UCC welcomes the first SFI-PIYRA funded researcher
07.12.2007

President Mary McAleese recently named Dr Karen Keeshan as one of only four winners of this year’s Science Foundation Ireland-funded President of Ireland Young Researcher Award (PIYRA).

The PIYRA, Science Foundation Ireland's (SFI's) most prestigious honour, was launched four years ago and is awarded to outstanding early career scientists and engineers.  Dr Keeshan, who becomes the first SFI-funded PIYRA in UCC, received €1 million to establish her research programme at UCC.
 
Dr Karen Keeshan, originally from Cork, is currently at the University of Pennsylvania Abramson Cancer Centre where she has been conducting her post-doctoral research into acute myeloid leukemia (AML), a common and aggressive form of leukemia. Dr Keeshan has been in the USA since 2002, completing postdoctoral work in Thomas Jefferson University, Philadelphia and the University of Pennsylvania. Dr Keeshan is a graduate of UCC, having received her BSc and PhD in the biochemistry department of UCC in 2002. Her PIYRA proposal is to continue work on AML, specifically on a gene called Trib2, that Dr Keeshan recently linked for the first time to human cancer. She has published in the world's most presitgous cancer journal, Cancer Cell, as well as other top-tier peer-reviewed journals.

AML is a malignancy that arises in white blood cells and develops when there is a defect in immature immune cells in the bone marrow. In AML, the uncontrolled, exaggerated growth and accumulation of white blood cells leads to anemia and a deficiency in normal white blood cells resulting in "cancer of the blood". Dr Keeshan's studies have shown that when this gene "Trib2" is expressed in the blood cells, it leads to AML, and can mark a cancer cell in humans. Specifically, Trib2 can degrade other proteins in the blood that act as tumour suppressors. Understanding how these genes function in blood cells and lead to AML is the basis of Dr Keeshan's research proposal. She brings with her a unique research programme on leukemia with new technology. This will lead to a better understanding of the disease, which is currently incurable, and should have direct clinical application.
 
Dr Keeshan's research programme will strongly complement the existing research programmes in the UCC Cancer theme, which is a designated research theme in UCC. The work will be conducted in the Biochemistry Department of UCC, and affiliated with the Cancer Research strategic theme in the Biosciences Institute. Dr Keeshan will begin her transition to UCC in March 2008.

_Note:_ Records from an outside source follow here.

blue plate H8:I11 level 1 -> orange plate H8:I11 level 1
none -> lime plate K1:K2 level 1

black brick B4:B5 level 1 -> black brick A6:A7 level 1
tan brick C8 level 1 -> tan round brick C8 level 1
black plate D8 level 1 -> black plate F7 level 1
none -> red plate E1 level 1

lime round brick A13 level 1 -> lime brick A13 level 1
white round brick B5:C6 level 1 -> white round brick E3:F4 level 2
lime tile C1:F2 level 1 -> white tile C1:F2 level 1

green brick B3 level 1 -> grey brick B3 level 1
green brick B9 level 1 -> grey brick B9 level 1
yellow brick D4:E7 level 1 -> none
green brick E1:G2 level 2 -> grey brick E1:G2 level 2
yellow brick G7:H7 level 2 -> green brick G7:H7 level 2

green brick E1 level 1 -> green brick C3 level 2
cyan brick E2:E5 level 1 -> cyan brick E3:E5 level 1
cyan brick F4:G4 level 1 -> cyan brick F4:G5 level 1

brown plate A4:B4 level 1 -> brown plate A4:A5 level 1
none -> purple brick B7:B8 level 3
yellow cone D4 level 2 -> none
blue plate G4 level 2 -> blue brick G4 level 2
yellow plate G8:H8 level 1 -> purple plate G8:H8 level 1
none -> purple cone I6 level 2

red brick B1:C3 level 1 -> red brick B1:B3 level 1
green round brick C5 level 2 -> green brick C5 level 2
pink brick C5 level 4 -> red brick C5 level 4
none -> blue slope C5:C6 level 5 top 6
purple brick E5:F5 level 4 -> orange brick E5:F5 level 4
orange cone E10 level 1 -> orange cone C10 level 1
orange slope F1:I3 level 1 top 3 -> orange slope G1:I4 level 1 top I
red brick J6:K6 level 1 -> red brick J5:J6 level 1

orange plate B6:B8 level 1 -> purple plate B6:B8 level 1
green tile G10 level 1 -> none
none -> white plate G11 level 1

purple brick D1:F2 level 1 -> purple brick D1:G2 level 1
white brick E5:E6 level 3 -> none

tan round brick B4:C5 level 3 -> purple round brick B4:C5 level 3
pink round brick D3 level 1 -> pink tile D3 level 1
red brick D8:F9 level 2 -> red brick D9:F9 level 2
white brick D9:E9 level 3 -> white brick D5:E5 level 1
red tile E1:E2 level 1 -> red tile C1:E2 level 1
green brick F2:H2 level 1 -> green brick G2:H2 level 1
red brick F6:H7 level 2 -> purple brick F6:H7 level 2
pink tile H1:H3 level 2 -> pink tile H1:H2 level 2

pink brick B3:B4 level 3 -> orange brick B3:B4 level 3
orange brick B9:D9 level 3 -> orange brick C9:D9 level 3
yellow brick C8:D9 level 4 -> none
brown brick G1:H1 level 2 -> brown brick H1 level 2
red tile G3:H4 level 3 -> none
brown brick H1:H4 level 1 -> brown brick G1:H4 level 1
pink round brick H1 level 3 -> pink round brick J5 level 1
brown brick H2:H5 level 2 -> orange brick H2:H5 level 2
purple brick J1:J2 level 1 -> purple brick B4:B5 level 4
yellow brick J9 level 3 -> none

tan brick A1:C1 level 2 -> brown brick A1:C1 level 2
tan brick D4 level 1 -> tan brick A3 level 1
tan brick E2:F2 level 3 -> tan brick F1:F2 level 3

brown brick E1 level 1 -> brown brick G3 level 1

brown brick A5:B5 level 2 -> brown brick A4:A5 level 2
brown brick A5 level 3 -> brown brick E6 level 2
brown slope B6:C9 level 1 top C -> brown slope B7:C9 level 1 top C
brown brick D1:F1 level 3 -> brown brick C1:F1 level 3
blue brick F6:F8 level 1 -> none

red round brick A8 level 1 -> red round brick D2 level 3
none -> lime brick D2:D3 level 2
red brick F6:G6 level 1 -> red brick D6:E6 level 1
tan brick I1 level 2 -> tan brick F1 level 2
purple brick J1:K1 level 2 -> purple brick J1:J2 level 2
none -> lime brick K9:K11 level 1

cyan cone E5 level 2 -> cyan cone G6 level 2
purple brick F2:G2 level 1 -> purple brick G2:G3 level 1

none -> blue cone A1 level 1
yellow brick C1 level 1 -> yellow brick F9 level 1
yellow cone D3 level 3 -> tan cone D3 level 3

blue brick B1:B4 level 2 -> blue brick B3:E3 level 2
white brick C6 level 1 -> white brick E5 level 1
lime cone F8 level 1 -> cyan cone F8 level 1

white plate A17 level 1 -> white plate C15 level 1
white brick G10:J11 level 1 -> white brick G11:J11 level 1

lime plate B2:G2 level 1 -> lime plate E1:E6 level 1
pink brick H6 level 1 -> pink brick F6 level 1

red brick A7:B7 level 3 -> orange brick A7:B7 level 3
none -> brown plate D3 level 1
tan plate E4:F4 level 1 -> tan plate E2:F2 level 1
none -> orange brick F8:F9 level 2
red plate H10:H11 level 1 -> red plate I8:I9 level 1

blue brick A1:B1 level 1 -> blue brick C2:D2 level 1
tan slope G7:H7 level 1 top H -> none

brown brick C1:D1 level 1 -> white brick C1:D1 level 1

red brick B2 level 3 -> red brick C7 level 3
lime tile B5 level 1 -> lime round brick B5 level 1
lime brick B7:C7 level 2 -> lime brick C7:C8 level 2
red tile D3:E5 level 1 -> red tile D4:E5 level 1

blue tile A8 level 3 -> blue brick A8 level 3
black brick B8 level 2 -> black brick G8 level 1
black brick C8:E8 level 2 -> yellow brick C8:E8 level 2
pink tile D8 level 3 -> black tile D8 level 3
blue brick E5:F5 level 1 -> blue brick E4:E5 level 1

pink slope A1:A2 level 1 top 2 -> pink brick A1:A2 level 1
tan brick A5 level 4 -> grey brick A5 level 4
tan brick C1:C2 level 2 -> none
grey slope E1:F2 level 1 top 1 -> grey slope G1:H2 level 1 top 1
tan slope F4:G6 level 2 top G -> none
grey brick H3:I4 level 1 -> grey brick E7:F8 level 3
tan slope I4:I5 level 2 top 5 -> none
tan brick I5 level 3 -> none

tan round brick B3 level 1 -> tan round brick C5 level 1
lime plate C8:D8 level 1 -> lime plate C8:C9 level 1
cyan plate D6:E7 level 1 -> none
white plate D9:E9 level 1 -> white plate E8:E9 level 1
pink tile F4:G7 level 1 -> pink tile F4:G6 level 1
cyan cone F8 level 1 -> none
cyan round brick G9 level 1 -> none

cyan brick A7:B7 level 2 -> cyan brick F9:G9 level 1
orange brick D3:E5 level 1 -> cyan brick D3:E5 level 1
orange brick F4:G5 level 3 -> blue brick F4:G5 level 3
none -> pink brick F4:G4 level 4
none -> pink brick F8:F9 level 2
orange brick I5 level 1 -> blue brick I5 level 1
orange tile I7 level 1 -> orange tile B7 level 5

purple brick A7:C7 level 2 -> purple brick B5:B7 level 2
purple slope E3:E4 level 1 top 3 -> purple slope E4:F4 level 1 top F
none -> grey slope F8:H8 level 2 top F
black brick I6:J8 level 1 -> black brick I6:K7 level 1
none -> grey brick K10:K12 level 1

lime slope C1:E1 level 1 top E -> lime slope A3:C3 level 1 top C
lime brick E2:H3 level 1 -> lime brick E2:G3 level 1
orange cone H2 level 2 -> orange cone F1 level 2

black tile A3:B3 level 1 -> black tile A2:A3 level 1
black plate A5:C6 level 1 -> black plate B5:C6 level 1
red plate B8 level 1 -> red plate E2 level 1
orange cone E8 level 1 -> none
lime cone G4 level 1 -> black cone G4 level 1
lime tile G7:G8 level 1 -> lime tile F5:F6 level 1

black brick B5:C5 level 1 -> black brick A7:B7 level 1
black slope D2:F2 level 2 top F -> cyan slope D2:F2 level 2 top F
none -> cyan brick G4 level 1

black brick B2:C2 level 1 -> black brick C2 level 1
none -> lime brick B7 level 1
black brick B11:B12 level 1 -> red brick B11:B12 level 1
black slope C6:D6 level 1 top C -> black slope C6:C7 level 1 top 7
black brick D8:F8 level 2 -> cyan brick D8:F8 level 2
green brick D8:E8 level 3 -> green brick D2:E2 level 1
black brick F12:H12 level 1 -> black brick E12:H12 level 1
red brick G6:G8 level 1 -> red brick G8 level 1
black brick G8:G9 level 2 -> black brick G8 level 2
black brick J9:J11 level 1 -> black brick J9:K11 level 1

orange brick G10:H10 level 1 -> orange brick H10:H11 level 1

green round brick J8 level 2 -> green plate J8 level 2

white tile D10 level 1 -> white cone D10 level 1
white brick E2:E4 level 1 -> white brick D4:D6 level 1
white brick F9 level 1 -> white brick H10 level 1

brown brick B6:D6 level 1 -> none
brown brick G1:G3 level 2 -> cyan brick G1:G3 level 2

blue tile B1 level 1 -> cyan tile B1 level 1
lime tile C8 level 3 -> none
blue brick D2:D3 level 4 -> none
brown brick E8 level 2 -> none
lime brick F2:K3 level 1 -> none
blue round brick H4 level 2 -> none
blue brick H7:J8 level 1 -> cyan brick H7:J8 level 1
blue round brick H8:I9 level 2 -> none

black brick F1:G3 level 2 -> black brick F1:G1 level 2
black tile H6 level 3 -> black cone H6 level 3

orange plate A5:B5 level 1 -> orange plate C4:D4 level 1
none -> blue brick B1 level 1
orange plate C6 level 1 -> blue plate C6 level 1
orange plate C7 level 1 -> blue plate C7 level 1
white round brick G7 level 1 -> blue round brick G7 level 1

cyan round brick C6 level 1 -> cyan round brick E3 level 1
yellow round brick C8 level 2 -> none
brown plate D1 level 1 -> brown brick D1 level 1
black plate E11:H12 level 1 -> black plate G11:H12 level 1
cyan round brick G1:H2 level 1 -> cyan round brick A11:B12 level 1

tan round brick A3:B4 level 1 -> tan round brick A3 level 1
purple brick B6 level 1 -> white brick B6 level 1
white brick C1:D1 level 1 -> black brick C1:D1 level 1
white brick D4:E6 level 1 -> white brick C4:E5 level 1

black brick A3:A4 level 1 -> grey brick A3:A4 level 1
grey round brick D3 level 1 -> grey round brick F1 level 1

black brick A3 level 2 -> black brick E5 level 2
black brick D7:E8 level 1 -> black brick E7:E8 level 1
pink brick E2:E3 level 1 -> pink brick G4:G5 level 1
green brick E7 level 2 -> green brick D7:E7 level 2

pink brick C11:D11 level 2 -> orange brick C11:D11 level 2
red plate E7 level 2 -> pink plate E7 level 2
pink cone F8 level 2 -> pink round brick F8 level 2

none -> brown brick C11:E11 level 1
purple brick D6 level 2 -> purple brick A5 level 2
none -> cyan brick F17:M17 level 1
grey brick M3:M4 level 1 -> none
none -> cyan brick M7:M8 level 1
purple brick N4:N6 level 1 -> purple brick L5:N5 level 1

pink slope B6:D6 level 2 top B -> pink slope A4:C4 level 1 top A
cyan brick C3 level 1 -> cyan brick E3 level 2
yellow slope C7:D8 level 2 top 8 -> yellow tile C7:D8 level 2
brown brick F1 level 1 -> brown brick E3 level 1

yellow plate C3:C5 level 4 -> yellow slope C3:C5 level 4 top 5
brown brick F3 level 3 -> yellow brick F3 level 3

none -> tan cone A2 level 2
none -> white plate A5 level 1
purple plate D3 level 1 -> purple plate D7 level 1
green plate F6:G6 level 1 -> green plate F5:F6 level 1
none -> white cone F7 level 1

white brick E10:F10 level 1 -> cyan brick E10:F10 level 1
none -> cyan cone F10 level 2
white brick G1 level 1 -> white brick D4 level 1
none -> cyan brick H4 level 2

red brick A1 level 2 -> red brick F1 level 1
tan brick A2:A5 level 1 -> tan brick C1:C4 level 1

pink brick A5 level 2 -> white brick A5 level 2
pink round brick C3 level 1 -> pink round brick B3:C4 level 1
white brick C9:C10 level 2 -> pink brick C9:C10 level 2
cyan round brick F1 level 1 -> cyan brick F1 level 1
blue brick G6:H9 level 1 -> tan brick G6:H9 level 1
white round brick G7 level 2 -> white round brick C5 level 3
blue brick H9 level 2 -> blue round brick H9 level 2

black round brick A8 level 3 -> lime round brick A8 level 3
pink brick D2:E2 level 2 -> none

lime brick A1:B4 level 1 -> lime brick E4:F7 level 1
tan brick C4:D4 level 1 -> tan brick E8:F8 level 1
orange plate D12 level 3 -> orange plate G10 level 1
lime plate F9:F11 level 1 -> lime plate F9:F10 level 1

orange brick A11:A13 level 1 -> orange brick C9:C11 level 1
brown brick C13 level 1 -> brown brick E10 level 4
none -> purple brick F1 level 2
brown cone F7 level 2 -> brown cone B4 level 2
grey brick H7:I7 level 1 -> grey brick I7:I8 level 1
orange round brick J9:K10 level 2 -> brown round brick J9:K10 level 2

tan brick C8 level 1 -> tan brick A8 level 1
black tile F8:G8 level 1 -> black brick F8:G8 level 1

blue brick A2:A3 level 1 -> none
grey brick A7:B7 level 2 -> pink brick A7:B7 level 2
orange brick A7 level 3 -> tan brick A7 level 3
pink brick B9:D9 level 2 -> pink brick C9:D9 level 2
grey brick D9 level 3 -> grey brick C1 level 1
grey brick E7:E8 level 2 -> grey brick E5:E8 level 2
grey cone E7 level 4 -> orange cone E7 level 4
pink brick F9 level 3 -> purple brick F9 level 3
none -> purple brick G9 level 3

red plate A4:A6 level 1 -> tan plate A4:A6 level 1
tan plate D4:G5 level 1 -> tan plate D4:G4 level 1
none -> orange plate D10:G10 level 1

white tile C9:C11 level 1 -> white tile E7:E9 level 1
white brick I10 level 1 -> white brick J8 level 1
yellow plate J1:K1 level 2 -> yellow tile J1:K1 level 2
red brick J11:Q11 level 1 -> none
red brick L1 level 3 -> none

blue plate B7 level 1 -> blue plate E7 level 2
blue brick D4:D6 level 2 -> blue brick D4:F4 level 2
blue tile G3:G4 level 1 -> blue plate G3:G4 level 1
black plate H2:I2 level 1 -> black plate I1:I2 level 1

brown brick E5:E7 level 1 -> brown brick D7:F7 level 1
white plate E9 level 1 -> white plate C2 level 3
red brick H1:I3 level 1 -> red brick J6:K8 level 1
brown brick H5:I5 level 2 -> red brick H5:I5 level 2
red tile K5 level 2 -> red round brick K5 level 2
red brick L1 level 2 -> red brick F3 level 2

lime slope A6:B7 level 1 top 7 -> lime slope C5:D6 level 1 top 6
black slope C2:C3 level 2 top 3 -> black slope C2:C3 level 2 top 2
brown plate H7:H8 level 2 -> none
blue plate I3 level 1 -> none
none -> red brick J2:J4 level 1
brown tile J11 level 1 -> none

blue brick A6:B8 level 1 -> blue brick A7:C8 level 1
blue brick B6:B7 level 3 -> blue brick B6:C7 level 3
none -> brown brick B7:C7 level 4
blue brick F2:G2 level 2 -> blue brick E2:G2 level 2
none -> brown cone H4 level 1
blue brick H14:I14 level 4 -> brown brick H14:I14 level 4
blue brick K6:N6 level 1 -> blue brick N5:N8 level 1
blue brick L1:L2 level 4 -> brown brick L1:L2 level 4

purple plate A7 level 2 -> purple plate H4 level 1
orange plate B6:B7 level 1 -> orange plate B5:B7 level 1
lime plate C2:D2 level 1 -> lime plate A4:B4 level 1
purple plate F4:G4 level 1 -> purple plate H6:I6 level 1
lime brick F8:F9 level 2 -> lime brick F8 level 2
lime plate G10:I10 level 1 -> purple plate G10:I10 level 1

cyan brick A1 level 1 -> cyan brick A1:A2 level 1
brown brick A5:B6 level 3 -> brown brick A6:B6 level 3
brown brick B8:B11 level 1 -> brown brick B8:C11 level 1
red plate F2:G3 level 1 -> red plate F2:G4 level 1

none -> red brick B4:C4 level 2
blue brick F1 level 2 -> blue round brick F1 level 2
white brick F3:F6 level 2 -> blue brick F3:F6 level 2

The PIYRA is a rigorous competition open to Researchers in Ireland and abroad, who must carry out the proposed research in Irish third level institutions. The PIYRA proposals are peer-reviewed by international experts who then choose the candidates for interview by eminent international scientists, which occurred last March in Dublin. SFI has awarded only 12 awards since its launch in 2004, with only 3 female recipients until this year. This award is the first PIYRA for UCC, and Munster.

Dr Mary Stapleton of the Department of Pharmacology & Therapeutics was a PIYRA fellow for the period 1996-1998.